* _ABOUT THIS TASK_
Copy each line of the data beneath in which the word "more" appears.

*** Opening of DATA IN THIS EXERCISE ***

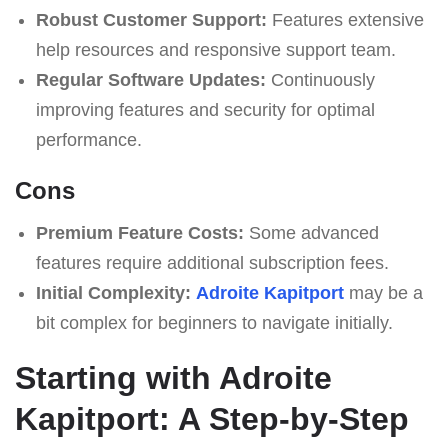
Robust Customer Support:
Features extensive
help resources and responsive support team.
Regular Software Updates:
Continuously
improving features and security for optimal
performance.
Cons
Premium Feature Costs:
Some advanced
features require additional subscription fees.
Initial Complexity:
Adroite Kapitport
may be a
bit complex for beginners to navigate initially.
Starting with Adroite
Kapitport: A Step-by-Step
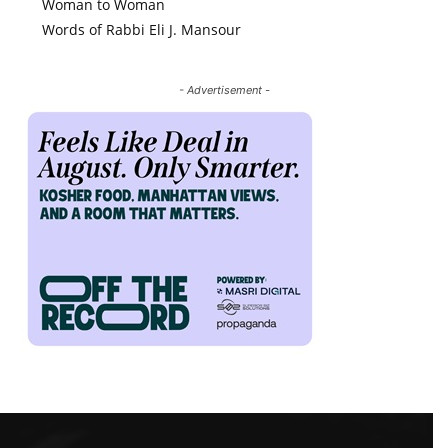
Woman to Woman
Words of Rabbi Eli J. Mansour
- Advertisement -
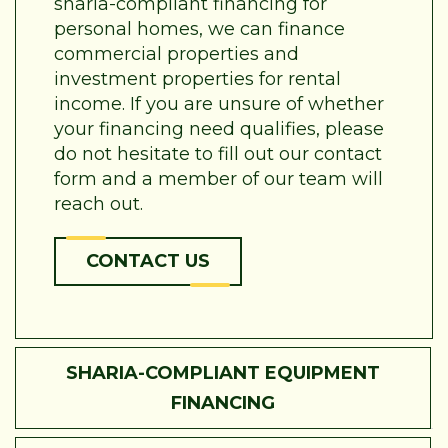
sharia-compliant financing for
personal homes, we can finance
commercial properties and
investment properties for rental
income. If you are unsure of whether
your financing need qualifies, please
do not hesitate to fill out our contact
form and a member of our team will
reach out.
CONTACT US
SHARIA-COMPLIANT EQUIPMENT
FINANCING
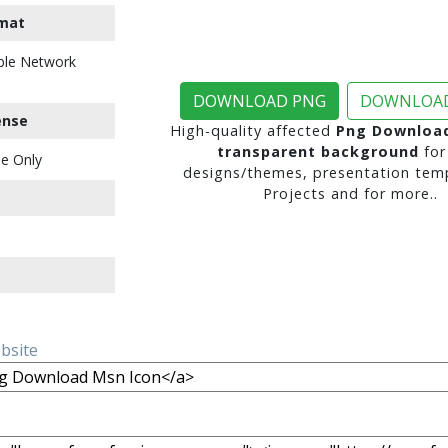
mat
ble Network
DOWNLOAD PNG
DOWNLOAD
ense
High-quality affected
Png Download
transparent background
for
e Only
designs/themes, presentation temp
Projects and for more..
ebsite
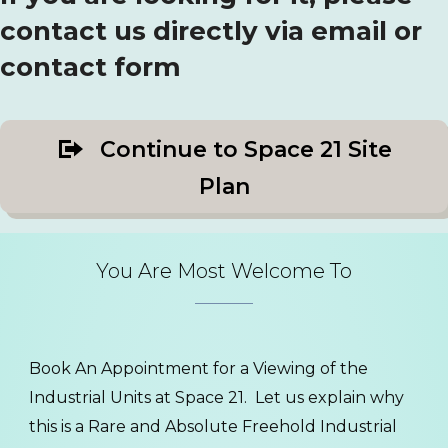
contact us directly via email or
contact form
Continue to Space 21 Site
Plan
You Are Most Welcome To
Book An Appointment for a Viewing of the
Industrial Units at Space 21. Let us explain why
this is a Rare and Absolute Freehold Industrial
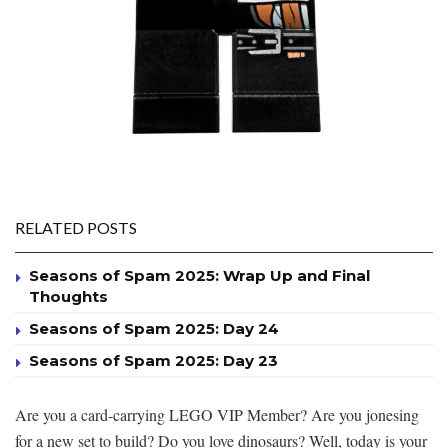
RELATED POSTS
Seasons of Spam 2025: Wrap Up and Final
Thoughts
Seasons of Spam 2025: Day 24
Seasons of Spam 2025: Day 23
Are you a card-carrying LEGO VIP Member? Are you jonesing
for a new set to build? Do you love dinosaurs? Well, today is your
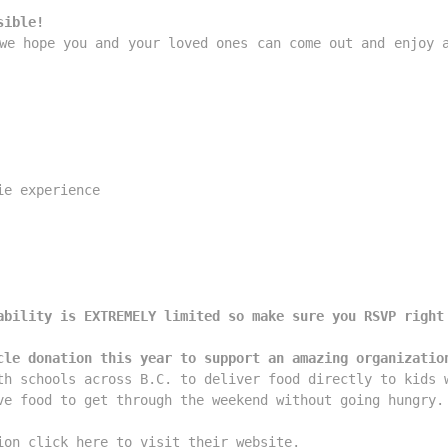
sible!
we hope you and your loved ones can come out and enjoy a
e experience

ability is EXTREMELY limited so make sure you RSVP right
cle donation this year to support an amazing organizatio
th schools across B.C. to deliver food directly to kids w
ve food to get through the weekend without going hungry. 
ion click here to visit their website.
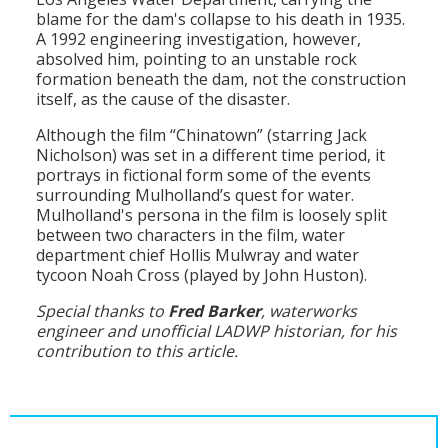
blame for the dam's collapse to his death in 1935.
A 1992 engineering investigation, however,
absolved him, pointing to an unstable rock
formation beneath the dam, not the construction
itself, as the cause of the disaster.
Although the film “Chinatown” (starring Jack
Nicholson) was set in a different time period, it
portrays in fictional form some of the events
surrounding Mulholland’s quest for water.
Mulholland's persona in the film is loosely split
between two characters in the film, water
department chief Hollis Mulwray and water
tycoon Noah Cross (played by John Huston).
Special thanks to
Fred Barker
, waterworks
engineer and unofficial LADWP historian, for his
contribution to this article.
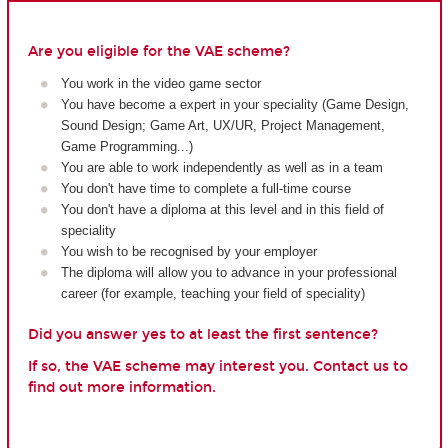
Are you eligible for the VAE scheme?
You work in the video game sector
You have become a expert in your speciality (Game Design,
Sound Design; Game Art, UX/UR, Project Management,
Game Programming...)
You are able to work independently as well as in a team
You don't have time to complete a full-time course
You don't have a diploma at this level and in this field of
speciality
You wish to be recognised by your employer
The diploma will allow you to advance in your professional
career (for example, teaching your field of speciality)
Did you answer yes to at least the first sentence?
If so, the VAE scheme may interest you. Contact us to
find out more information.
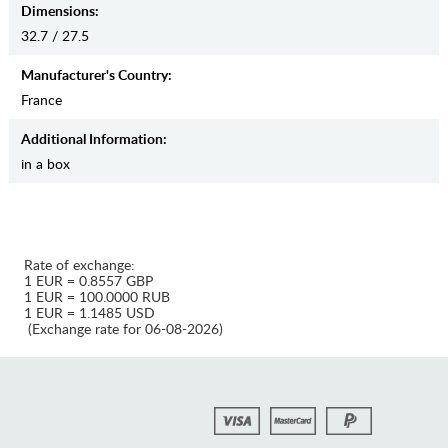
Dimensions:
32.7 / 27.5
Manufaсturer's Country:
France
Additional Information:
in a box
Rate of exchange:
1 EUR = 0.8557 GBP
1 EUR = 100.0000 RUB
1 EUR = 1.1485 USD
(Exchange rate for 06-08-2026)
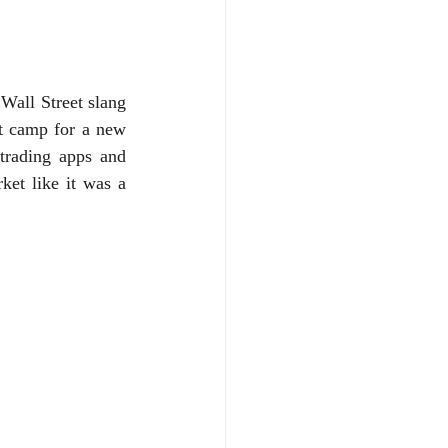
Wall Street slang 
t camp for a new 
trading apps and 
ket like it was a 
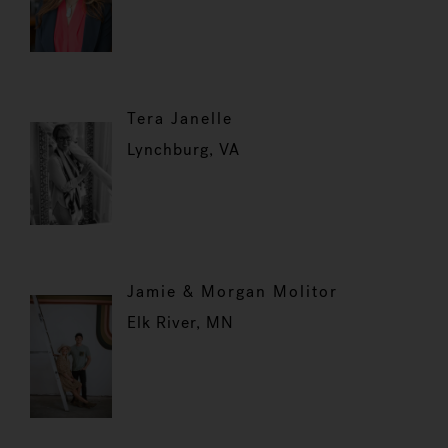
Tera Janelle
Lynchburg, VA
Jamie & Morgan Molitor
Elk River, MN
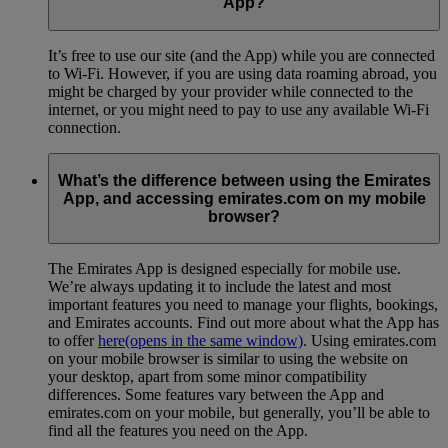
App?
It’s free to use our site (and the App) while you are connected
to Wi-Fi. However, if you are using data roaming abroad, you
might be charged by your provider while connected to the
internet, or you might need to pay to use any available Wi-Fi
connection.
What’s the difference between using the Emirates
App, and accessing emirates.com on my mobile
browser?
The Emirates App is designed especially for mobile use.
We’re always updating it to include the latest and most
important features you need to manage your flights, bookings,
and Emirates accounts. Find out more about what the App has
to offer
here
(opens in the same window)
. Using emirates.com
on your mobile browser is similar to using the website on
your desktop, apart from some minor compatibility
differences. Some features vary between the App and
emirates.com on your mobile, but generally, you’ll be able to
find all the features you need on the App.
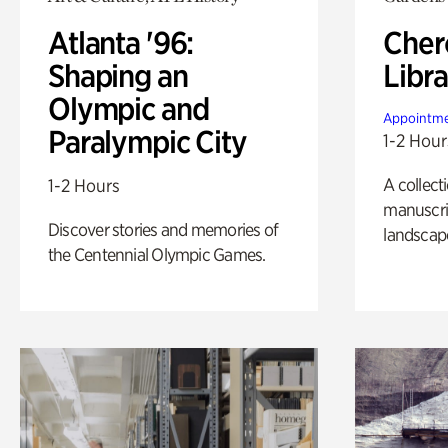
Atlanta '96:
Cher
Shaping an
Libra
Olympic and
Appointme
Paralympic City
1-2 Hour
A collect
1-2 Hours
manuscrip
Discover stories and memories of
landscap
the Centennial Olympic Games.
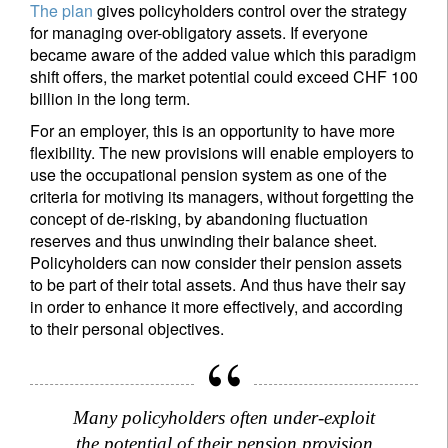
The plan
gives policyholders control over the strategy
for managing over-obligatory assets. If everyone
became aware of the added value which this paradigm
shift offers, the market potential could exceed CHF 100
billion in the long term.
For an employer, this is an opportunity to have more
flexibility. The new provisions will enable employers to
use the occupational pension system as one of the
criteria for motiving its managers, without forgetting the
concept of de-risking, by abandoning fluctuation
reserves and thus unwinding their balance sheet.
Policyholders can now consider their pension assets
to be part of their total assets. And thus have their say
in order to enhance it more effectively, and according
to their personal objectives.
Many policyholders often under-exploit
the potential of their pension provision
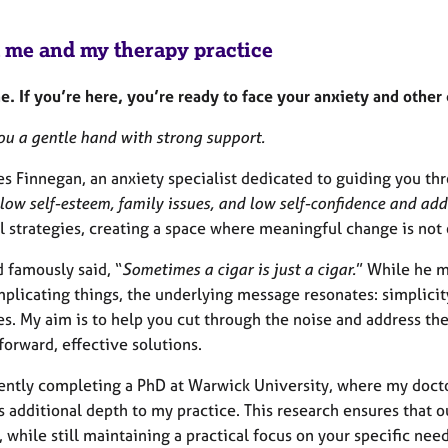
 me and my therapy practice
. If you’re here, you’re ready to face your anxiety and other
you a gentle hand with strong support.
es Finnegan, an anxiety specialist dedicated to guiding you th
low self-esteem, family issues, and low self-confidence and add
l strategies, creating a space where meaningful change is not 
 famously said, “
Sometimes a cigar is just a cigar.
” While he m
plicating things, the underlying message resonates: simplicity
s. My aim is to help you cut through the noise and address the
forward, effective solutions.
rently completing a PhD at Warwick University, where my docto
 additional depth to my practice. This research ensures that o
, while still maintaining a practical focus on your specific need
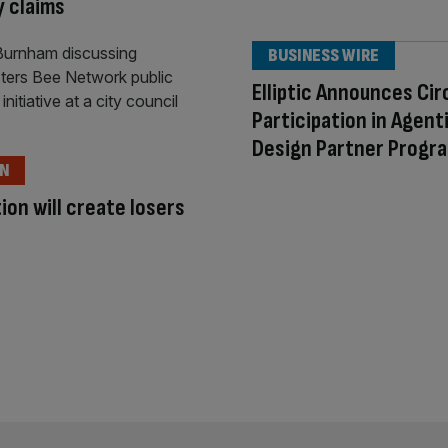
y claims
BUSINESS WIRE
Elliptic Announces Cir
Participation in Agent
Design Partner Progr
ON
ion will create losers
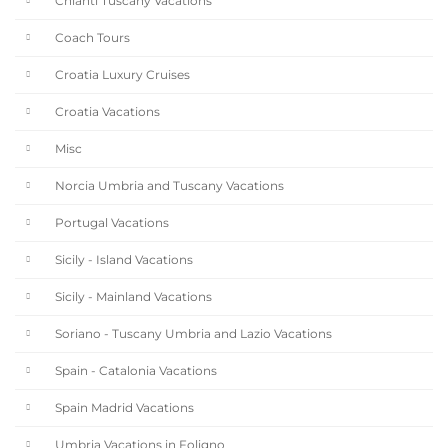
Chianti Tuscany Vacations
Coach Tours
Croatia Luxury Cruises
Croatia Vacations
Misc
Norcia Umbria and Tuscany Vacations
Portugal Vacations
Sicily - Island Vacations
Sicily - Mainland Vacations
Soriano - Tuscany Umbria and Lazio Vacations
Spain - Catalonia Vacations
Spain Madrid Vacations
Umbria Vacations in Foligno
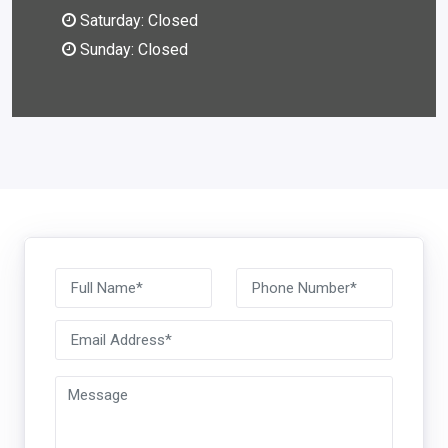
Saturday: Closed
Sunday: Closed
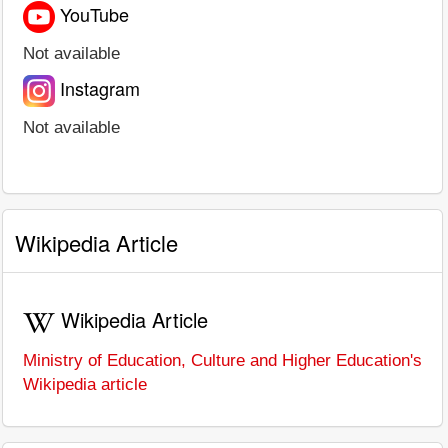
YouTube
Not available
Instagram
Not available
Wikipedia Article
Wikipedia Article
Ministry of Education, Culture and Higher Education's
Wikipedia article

*** Close of DATA IN THIS EXERCISE ***

* _TASK ANSWER_
Projects and for more..
find out more information.
and Emirates accounts. Find out more about what the App has
For an employer, this is an opportunity to have more
in order to enhance it more effectively, and according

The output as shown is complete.